------ Supplied records

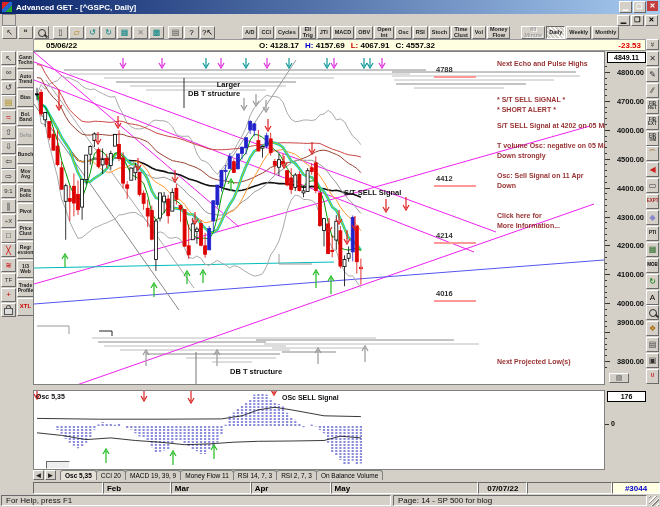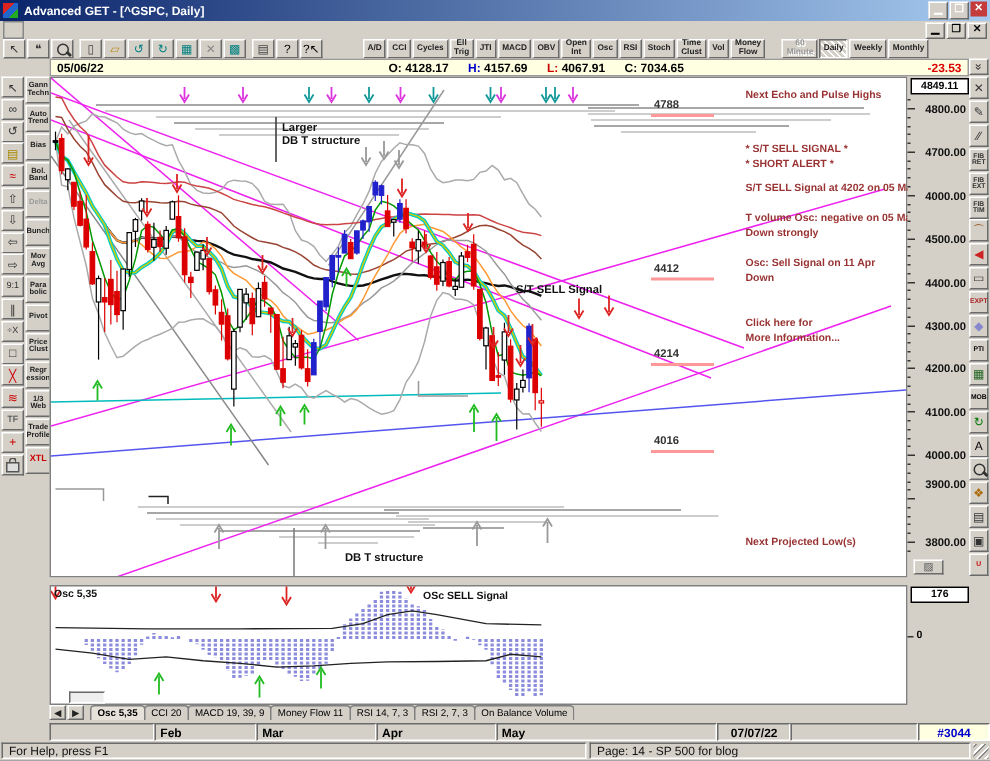--- a/index.html
+++ b/index.html
@@ -118,26 +118,26 @@
     <div id="tb-periods" style="display:flex;margin-left:10px;">
         <div class="out tb tbtn study-btn" style="color: rgb(153, 153, 153); text-shadow: rgb(255, 255, 255) 1px 1px 0px;">60
 Minute</div>
         <div class="in tb tbtn study-btn" style="background: repeating-linear-gradient(45deg, rgb(255, 255, 255) 0px, rgb(255, 255, 255) 1px, rgb(212, 208, 200) 1px, rgb(212, 208, 200) 3px);">Daily</div>
         <div class="out tb tbtn study-btn">Weekly</div>
         <div class="out tb tbtn study-btn">Monthly</div>
       </div>
   </div>
 
   <div id="infobar" class="abs">
-    <span class="abs" style="left:4px;top:1px;">05/06/22</span>
-    <div class="abs" style="left:225px;top:1px;display:flex;gap:13px;">
+    <span class="abs" style="left:12px;top:1px;">05/06/22</span>
+    <div class="abs" style="left:225px;top:1px;display:flex;gap:6px;">
       <span><span>O:</span> <span>4128.17</span></span>
       <span><span class="lbl-h">H:</span> <span>4157.69</span></span>
       <span><span class="lbl-l">L:</span> <span>4067.91</span></span>
-      <span><span>C:</span> <span>7034.65</span></span>
+      <span><span>C:</span> <span>4557.32</span></span>
     </div>
     <span class="abs neg" style="right:4px;top:1px;">-23.53</span>
   </div>
 
   <div class="abs out tb" style="left:646px;top:39px;width:13px;height:11px;">
     <span style="display:inline-block;transform:rotate(90deg);font-size:8px;">»</span>
   </div>
 
   <div id="left1" class="abs">
       <div class="out tb l1btn" style="position: absolute; top: 0px; color: rgb(51, 51, 51);">↖</div>
@@ -431,21 +431,21 @@
         <path d="M 212 6 L 212 14 M 209 11 L 212 16 L 215 11" stroke="#119999" stroke-width="1.2" fill="none"></path>
         <path d="M 255 6 L 255 14 M 252 11 L 255 16 L 258 11" stroke="#119999" stroke-width="1.2" fill="none"></path>
         <path d="M 293 6 L 293 14 M 290 11 L 293 16 L 296 11" stroke="#119999" stroke-width="1.2" fill="none"></path>
         <path d="M 330 6 L 330 14 M 327 11 L 330 16 L 333 11" stroke="#119999" stroke-width="1.2" fill="none"></path>
         <path d="M 336 6 L 336 14 M 333 11 L 336 16 L 339 11" stroke="#119999" stroke-width="1.2" fill="none"></path>
         <path d="M 112 314 L 112 300 M 109 303 L 112 298 L 115 303" stroke="#999999" stroke-width="1.2" fill="none"></path>
         <path d="M 183 314 L 183 300 M 180 303 L 183 298 L 186 303" stroke="#999999" stroke-width="1.2" fill="none"></path>
         <path d="M 284 312 L 284 298 M 281 301 L 284 296 L 287 301" stroke="#999999" stroke-width="1.2" fill="none"></path>
         <path d="M 331 310 L 331 296 M 328 299 L 331 294 L 334 299" stroke="#999999" stroke-width="1.2" fill="none"></path>
       </svg>
-    <div class="plot-label" style="left:154px;top:28px;">Larger
+    <div class="plot-label" style="left:154px;top:28px;text-align:right;">Larger
 DB T structure</div>
     <div class="plot-label" style="left:310px;top:136px;">S/T SELL Signal</div>
     <div class="plot-label" style="left:196px;top:315px;">DB T structure</div>
     <div id="levels">
         <div class="lvl-label" style="top: 13px;">4788</div>
         <div class="lvl-line" style="top: 24px;"></div>
         <div class="lvl-label" style="top: 122px;">4412</div>
         <div class="lvl-line" style="top: 133px;"></div>
         <div class="lvl-label" style="top: 179px;">4214</div>
         <div class="lvl-line" style="top: 190px;"></div>

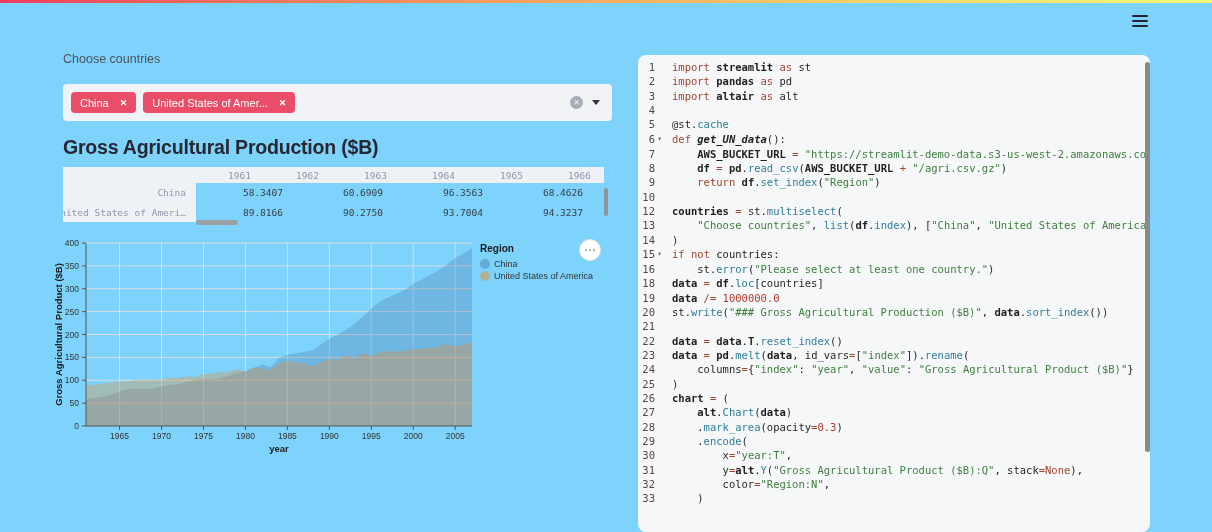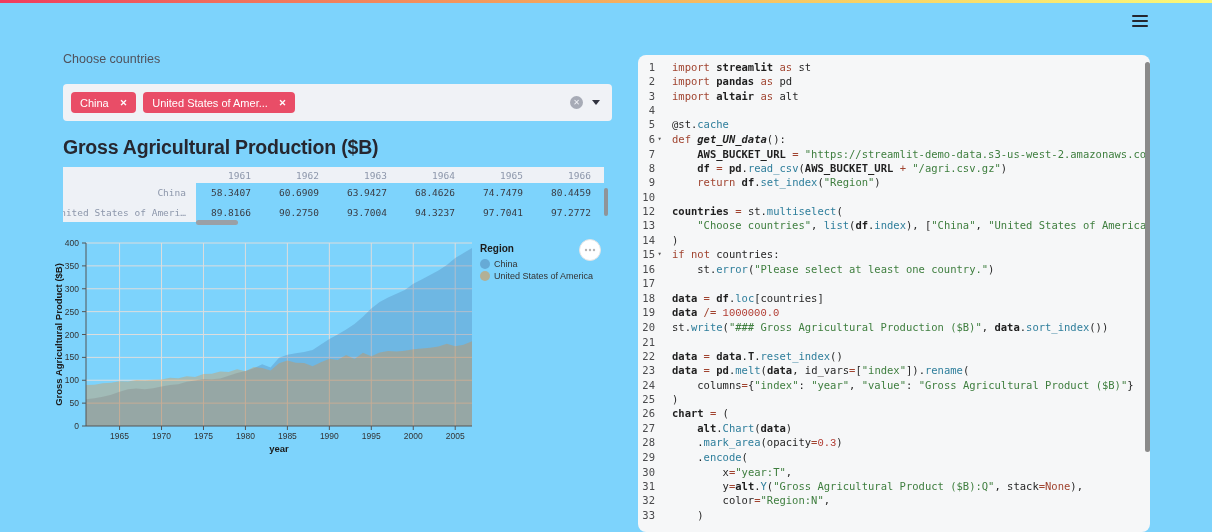--- a/index.html
+++ b/index.html
@@ -25,40 +25,40 @@
 
   
   #tbl-title{position:absolute;left:63px;top:136px;font-size:19.5px;font-weight:bold;color:#262730;letter-spacing:-.2px;}
 
   
   #dataframe{position:absolute;left:63px;top:167px;width:541px;height:57px;overflow:hidden;font-family:"DejaVu Sans Mono","Liberation Mono",monospace;font-size:9.5px;}
   .df-row{display:flex;height:19.5px;align-items:center;}
   .df-row.hdr{height:16px;background:#eef1f6;}
   .df-label{width:133px;flex:none;background:#eef1f6;color:#8d97ab;text-align:right;padding-right:10px;box-sizing:border-box;height:100%;display:flex;align-items:center;justify-content:flex-end;white-space:nowrap;overflow:hidden;}
   .df-cell{width:68px;flex:none;text-align:right;padding-right:13px;box-sizing:border-box;color:#8d97ab;white-space:nowrap;}
-  .df-row:not(.hdr) .df-cell{color:#3a3d45;}
+  .df-row:not(.hdr) .df-cell{color:#3a3d45;margin-left:32px;}
   #df-vscroll{position:absolute;left:604px;top:188px;width:4px;height:28px;background:#8f9499;border-radius:2px;cursor:pointer;}
   #df-hscroll{position:absolute;left:196px;top:220px;width:42px;height:5px;background:#9aa0a6;border-radius:3px;cursor:pointer;}
 
   
   #chart{position:absolute;left:52px;top:237px;}
 
   
   #code-panel{position:absolute;left:638px;top:55px;width:512px;height:477px;background:#f6f7f8;border-radius:8px;overflow:hidden;}
   #code-lines{padding-top:5px;font-family:"DejaVu Sans Mono","Liberation Mono",monospace;font-size:10.5px;line-height:14.33px;}
   .code-line{display:flex;white-space:pre;}
   .gutter{flex:none;width:26px;color:#4a4a4c;display:flex;}
   .gutter .num{width:17px;text-align:right;flex:none;}
   .gutter .fold{width:9px;flex:none;font-size:7px;color:#555;text-align:center;line-height:15px;}
   .code-text{flex:1;margin-left:8px;color:#262626;}
   .tok-k{color:#a0432f;}
   .tok-o{color:#a0432f;}
   .tok-s{color:#3e7e3e;}
   .tok-f{color:#2e7e9b;}
-  .tok-n{color:#b0392f;font-family:Liberation Mono, monospace;}
+  .tok-n{color:#b0392f;}
   .tok-b{color:#1f1f1f;font-weight:bold;}
   .tok-bi{color:#1f1f1f;font-weight:bold;font-style:italic;}
   .tok-p{color:#262626;}
   #code-scrollbar{position:absolute;left:507px;top:7px;width:5px;height:390px;background:#8a8a8a;border-radius:3px;cursor:pointer;}
 </style>
 </head>
 <body>
 
 <div id="stage">
   <div id="topbar"></div>
@@ -97,21 +97,21 @@
         <div class="df-cell">1962</div>
         <div class="df-cell">1963</div>
         <div class="df-cell">1964</div>
         <div class="df-cell">1965</div>
         <div class="df-cell">1966</div>
       </div>
       <div class="df-row">
         <div class="df-label">China</div>
         <div class="df-cell">58.3407</div>
         <div class="df-cell">60.6909</div>
-        <div class="df-cell">63.9427</div>
+        <div class="df-cell">96.3563</div>
         <div class="df-cell">68.4626</div>
         <div class="df-cell">74.7479</div>
         <div class="df-cell">80.4459</div>
       </div>
       <div class="df-row">
         <div class="df-label">United States of Ameri…</div>
         <div class="df-cell">89.8166</div>
         <div class="df-cell">90.2750</div>
         <div class="df-cell">93.7004</div>
         <div class="df-cell">94.3237</div>
@@ -205,21 +205,20 @@
         <div class="code-line"><div class="gutter"><span class="num">6</span><span class="fold">▾</span></div><div class="code-text"><span class="tok-k">def</span><span class="tok-p"> </span><span class="tok-bi">get_UN_data</span><span class="tok-p">():</span></div></div>
         <div class="code-line"><div class="gutter"><span class="num">7</span><span class="fold"></span></div><div class="code-text"><span class="tok-p">    </span><span class="tok-b">AWS_BUCKET_URL</span><span class="tok-o"> = </span><span class="tok-s">"https://streamlit-demo-data.s3-us-west-2.amazonaws.com"</span></div></div>
         <div class="code-line"><div class="gutter"><span class="num">8</span><span class="fold"></span></div><div class="code-text"><span class="tok-p">    </span><span class="tok-b">df</span><span class="tok-o"> = </span><span class="tok-b">pd</span><span class="tok-p">.</span><span class="tok-f">read_csv</span><span class="tok-p">(</span><span class="tok-b">AWS_BUCKET_URL</span><span class="tok-o"> + </span><span class="tok-s">"/agri.csv.gz"</span><span class="tok-p">)</span></div></div>
         <div class="code-line"><div class="gutter"><span class="num">9</span><span class="fold"></span></div><div class="code-text"><span class="tok-p">    </span><span class="tok-k">return</span><span class="tok-p"> </span><span class="tok-b">df</span><span class="tok-p">.</span><span class="tok-f">set_index</span><span class="tok-p">(</span><span class="tok-s">"Region"</span><span class="tok-p">)</span></div></div>
         <div class="code-line"><div class="gutter"><span class="num">10</span><span class="fold"></span></div><div class="code-text">&nbsp;</div></div>
         <div class="code-line"><div class="gutter"><span class="num">12</span><span class="fold"></span></div><div class="code-text"><span class="tok-b">countries</span><span class="tok-o"> = </span><span class="tok-p">st.</span><span class="tok-f">multiselect</span><span class="tok-p">(</span></div></div>
         <div class="code-line"><div class="gutter"><span class="num">13</span><span class="fold"></span></div><div class="code-text"><span class="tok-p">    </span><span class="tok-s">"Choose countries"</span><span class="tok-p">, </span><span class="tok-f">list</span><span class="tok-p">(</span><span class="tok-b">df</span><span class="tok-p">.</span><span class="tok-f">index</span><span class="tok-p">), [</span><span class="tok-s">"China"</span><span class="tok-p">, </span><span class="tok-s">"United States of America"</span><span class="tok-p">]</span></div></div>
         <div class="code-line"><div class="gutter"><span class="num">14</span><span class="fold"></span></div><div class="code-text"><span class="tok-p">)</span></div></div>
         <div class="code-line"><div class="gutter"><span class="num">15</span><span class="fold">▾</span></div><div class="code-text"><span class="tok-k">if</span><span class="tok-p"> </span><span class="tok-k">not</span><span class="tok-p"> countries:</span></div></div>
         <div class="code-line"><div class="gutter"><span class="num">16</span><span class="fold"></span></div><div class="code-text"><span class="tok-p">    st.</span><span class="tok-f">error</span><span class="tok-p">(</span><span class="tok-s">"Please select at least one country."</span><span class="tok-p">)</span></div></div>
-        <div class="code-line"><div class="gutter"><span class="num">17</span><span class="fold"></span></div><div class="code-text">&nbsp;</div></div>
         <div class="code-line"><div class="gutter"><span class="num">18</span><span class="fold"></span></div><div class="code-text"><span class="tok-b">data</span><span class="tok-o"> = </span><span class="tok-b">df</span><span class="tok-p">.</span><span class="tok-f">loc</span><span class="tok-p">[countries]</span></div></div>
         <div class="code-line"><div class="gutter"><span class="num">19</span><span class="fold"></span></div><div class="code-text"><span class="tok-b">data</span><span class="tok-o"> /= </span><span class="tok-n">1000000.0</span></div></div>
         <div class="code-line"><div class="gutter"><span class="num">20</span><span class="fold"></span></div><div class="code-text"><span class="tok-p">st.</span><span class="tok-f">write</span><span class="tok-p">(</span><span class="tok-s">"### Gross Agricultural Production ($B)"</span><span class="tok-p">, </span><span class="tok-b">data</span><span class="tok-p">.</span><span class="tok-f">sort_index</span><span class="tok-p">())</span></div></div>
         <div class="code-line"><div class="gutter"><span class="num">21</span><span class="fold"></span></div><div class="code-text">&nbsp;</div></div>
         <div class="code-line"><div class="gutter"><span class="num">22</span><span class="fold"></span></div><div class="code-text"><span class="tok-b">data</span><span class="tok-o"> = </span><span class="tok-b">data</span><span class="tok-p">.</span><span class="tok-b">T</span><span class="tok-p">.</span><span class="tok-f">reset_index</span><span class="tok-p">()</span></div></div>
         <div class="code-line"><div class="gutter"><span class="num">23</span><span class="fold"></span></div><div class="code-text"><span class="tok-b">data</span><span class="tok-o"> = </span><span class="tok-b">pd</span><span class="tok-p">.</span><span class="tok-f">melt</span><span class="tok-p">(</span><span class="tok-b">data</span><span class="tok-p">, id_vars</span><span class="tok-o">=</span><span class="tok-p">[</span><span class="tok-s">"index"</span><span class="tok-p">]).</span><span class="tok-f">rename</span><span class="tok-p">(</span></div></div>
         <div class="code-line"><div class="gutter"><span class="num">24</span><span class="fold"></span></div><div class="code-text"><span class="tok-p">    columns</span><span class="tok-o">=</span><span class="tok-p">{</span><span class="tok-s">"index"</span><span class="tok-p">: </span><span class="tok-s">"year"</span><span class="tok-p">, </span><span class="tok-s">"value"</span><span class="tok-p">: </span><span class="tok-s">"Gross Agricultural Product ($B)"</span><span class="tok-p">}</span></div></div>
         <div class="code-line"><div class="gutter"><span class="num">25</span><span class="fold"></span></div><div class="code-text"><span class="tok-p">)</span></div></div>
         <div class="code-line"><div class="gutter"><span class="num">26</span><span class="fold"></span></div><div class="code-text"><span class="tok-b">chart</span><span class="tok-o"> = </span><span class="tok-p">(</span></div></div>
         <div class="code-line"><div class="gutter"><span class="num">27</span><span class="fold"></span></div><div class="code-text"><span class="tok-p">    </span><span class="tok-b">alt</span><span class="tok-p">.</span><span class="tok-f">Chart</span><span class="tok-p">(</span><span class="tok-b">data</span><span class="tok-p">)</span></div></div>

------------

Exercise description –
Go through the data above and find the lines with the word "study". Copy each of those lines.

Result –
         <div class="out tb tbtn study-btn" style="color: rgb(153, 153, 153); text-shadow: rgb(255, 255, 255) 1px 1px 0px;">60
         <div class="in tb tbtn study-btn" style="background: repeating-linear-gradient(45deg, rgb(255, 255, 255) 0px, rgb(255, 255, 255) 1px, rgb(212, 208, 200) 1px, rgb(212, 208, 200) 3px);">Daily</div>
         <div class="out tb tbtn study-btn">Weekly</div>
         <div class="out tb tbtn study-btn">Monthly</div>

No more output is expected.